◆ To do
Please print the records from the line that contains "- With the establishment" through the line that contains "The CSRL model developed", word for word.
*** Opening of Task input ***
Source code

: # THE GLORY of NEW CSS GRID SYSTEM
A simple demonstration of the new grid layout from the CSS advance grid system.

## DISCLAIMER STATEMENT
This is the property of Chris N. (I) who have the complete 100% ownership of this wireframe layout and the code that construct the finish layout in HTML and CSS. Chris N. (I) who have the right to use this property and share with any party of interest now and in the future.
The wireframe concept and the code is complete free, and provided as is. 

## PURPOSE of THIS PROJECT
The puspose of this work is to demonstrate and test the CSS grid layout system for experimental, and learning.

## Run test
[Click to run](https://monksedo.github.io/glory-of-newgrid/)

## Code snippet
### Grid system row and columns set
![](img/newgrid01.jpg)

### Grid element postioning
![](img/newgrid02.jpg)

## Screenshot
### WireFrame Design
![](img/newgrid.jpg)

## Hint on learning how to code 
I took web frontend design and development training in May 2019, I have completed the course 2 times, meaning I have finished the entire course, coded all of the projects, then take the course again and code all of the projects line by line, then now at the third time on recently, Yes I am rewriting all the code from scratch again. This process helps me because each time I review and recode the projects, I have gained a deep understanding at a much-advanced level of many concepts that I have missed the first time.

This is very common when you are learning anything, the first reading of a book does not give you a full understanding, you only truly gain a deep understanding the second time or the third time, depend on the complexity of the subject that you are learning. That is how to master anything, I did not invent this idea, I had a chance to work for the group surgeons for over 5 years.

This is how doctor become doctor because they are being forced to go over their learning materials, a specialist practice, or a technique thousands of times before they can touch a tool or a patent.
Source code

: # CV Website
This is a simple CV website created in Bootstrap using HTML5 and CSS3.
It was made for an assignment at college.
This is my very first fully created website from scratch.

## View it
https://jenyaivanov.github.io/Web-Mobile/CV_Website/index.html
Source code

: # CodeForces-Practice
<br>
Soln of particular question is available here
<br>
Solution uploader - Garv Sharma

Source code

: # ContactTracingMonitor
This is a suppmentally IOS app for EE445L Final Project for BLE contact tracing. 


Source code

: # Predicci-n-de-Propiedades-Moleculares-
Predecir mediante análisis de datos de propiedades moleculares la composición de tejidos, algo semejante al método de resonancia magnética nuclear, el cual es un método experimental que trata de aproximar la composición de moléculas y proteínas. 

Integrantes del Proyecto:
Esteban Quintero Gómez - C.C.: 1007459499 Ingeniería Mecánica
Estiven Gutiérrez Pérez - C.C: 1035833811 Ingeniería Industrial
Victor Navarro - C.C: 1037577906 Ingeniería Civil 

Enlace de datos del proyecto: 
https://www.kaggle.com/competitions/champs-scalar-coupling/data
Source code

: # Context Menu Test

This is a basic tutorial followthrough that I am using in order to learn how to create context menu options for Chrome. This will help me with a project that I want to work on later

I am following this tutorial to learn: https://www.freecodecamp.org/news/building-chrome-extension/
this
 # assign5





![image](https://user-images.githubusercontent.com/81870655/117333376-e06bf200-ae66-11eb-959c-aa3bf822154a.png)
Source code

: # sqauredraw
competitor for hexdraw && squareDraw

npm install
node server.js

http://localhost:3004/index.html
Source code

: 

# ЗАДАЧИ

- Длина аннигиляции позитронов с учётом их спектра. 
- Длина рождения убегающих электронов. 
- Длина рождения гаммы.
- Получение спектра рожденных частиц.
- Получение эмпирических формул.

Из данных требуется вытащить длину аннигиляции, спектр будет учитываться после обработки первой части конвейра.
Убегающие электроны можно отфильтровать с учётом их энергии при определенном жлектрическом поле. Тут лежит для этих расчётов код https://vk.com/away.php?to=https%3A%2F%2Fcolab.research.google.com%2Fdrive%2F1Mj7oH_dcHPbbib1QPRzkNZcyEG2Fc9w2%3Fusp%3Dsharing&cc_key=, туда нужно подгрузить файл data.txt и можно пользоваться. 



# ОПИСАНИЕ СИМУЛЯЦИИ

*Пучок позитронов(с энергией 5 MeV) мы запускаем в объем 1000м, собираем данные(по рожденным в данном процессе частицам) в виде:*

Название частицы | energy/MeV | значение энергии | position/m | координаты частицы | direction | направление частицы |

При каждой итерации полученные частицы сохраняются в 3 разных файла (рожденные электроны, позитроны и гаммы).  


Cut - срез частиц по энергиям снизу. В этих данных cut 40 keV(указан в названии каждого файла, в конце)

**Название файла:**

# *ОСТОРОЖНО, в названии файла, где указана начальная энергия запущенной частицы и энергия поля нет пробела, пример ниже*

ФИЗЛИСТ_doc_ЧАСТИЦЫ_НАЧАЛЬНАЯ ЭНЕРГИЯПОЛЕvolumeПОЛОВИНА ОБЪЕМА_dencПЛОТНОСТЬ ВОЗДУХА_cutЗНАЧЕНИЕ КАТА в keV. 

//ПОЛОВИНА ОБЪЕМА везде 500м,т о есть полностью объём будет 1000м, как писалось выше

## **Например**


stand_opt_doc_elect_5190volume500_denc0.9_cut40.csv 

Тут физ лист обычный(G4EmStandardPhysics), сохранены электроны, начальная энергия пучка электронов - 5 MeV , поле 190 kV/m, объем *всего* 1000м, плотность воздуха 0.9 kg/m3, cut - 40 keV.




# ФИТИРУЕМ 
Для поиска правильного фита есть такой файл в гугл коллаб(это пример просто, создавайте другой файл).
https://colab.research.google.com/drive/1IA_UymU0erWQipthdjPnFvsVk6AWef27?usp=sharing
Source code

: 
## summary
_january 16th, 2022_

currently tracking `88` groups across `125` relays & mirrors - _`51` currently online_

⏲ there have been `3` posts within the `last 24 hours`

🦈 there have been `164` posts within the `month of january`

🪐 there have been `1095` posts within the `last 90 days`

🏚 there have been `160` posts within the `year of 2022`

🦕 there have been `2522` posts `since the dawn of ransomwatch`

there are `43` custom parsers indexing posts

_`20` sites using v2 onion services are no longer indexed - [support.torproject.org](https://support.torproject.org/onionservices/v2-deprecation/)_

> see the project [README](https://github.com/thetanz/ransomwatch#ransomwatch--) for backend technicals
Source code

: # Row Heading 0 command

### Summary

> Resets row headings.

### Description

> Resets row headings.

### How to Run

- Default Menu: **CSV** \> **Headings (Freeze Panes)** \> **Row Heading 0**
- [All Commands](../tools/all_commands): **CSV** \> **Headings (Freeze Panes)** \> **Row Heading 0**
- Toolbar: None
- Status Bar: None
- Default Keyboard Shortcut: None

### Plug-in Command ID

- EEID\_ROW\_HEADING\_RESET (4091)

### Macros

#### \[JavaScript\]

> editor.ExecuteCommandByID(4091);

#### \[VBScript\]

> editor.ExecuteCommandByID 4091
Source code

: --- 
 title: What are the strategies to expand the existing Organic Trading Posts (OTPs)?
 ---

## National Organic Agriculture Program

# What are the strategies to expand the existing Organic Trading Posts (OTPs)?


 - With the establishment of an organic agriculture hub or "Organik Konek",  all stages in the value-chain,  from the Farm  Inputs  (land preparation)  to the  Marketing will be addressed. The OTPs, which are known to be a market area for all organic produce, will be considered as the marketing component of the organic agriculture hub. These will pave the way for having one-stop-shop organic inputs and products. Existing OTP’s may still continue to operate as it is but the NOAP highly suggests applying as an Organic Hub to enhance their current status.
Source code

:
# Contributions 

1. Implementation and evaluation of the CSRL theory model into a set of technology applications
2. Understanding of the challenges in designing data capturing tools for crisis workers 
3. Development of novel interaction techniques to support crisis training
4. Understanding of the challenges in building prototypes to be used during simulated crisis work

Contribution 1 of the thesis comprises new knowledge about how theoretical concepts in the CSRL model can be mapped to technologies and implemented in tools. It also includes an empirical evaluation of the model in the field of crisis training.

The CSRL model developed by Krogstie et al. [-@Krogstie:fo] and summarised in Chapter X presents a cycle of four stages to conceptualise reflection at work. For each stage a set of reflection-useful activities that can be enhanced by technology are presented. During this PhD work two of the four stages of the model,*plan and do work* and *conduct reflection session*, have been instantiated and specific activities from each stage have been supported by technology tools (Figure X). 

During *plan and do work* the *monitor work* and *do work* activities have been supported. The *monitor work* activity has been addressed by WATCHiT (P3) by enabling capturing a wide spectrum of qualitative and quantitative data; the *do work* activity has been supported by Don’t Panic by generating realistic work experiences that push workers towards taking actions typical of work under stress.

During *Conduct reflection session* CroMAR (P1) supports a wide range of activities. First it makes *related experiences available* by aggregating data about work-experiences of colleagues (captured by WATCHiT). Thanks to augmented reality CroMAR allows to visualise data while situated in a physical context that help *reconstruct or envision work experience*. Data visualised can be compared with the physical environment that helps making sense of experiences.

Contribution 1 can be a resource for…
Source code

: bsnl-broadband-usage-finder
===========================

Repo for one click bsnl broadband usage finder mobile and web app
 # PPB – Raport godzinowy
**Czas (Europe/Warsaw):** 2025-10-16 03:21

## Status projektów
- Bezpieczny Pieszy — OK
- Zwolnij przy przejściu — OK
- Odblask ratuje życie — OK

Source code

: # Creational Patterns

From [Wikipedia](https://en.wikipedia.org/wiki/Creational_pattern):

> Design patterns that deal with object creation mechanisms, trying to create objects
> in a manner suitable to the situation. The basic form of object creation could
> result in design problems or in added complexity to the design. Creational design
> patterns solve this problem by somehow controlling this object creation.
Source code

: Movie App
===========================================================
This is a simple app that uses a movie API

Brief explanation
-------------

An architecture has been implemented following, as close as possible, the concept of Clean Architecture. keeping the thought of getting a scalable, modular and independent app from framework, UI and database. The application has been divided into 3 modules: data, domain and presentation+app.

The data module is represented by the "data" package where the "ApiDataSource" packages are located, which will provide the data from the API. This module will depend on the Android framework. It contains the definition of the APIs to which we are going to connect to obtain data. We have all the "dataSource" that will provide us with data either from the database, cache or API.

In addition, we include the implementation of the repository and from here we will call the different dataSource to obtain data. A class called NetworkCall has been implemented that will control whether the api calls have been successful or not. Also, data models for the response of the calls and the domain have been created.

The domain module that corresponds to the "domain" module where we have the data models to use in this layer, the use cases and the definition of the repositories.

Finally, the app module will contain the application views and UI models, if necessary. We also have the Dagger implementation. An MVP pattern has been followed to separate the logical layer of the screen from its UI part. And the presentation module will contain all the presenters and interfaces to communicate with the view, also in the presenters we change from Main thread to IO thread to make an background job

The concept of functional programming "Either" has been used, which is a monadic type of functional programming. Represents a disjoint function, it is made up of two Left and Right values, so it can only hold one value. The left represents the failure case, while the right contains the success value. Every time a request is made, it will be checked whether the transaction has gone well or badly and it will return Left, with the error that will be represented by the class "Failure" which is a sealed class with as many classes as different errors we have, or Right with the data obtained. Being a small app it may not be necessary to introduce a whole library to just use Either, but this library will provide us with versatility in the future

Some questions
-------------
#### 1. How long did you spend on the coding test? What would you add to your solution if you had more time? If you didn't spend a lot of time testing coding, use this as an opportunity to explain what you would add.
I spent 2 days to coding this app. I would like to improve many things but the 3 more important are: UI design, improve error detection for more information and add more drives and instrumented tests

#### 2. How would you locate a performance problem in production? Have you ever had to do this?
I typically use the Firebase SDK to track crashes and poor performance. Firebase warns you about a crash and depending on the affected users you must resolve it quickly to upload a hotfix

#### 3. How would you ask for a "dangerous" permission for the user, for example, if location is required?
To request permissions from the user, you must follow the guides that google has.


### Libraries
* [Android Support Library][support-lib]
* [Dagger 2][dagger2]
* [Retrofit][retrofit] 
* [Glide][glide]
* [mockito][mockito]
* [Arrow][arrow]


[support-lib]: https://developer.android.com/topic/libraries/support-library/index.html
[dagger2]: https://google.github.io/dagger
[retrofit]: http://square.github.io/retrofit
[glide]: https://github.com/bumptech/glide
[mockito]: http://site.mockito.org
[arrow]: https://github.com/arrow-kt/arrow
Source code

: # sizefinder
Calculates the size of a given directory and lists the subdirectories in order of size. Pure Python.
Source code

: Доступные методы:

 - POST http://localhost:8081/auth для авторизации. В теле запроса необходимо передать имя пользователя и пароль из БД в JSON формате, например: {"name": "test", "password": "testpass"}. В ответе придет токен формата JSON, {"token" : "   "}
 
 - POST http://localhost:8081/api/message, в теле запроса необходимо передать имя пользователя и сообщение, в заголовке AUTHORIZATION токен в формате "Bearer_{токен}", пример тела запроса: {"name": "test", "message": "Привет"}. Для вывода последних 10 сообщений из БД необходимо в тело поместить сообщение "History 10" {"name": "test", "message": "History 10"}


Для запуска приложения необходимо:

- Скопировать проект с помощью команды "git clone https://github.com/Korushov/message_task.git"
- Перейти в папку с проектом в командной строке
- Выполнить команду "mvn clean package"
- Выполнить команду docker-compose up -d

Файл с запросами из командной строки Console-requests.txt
*** Close of Task input ***
◆ Problem solution
 - With the establishment of an organic agriculture hub or "Organik Konek",  all stages in the value-chain,  from the Farm  Inputs  (land preparation)  to the  Marketing will be addressed. The OTPs, which are known to be a market area for all organic produce, will be considered as the marketing component of the organic agriculture hub. These will pave the way for having one-stop-shop organic inputs and products. Existing OTP’s may still continue to operate as it is but the NOAP highly suggests applying as an Organic Hub to enhance their current status.
Source code

:
# Contributions 

1. Implementation and evaluation of the CSRL theory model into a set of technology applications
2. Understanding of the challenges in designing data capturing tools for crisis workers 
3. Development of novel interaction techniques to support crisis training
4. Understanding of the challenges in building prototypes to be used during simulated crisis work

Contribution 1 of the thesis comprises new knowledge about how theoretical concepts in the CSRL model can be mapped to technologies and implemented in tools. It also includes an empirical evaluation of the model in the field of crisis training.

The CSRL model developed by Krogstie et al. [-@Krogstie:fo] and summarised in Chapter X presents a cycle of four stages to conceptualise reflection at work. For each stage a set of reflection-useful activities that can be enhanced by technology are presented. During this PhD work two of the four stages of the model,*plan and do work* and *conduct reflection session*, have been instantiated and specific activities from each stage have been supported by technology tools (Figure X). 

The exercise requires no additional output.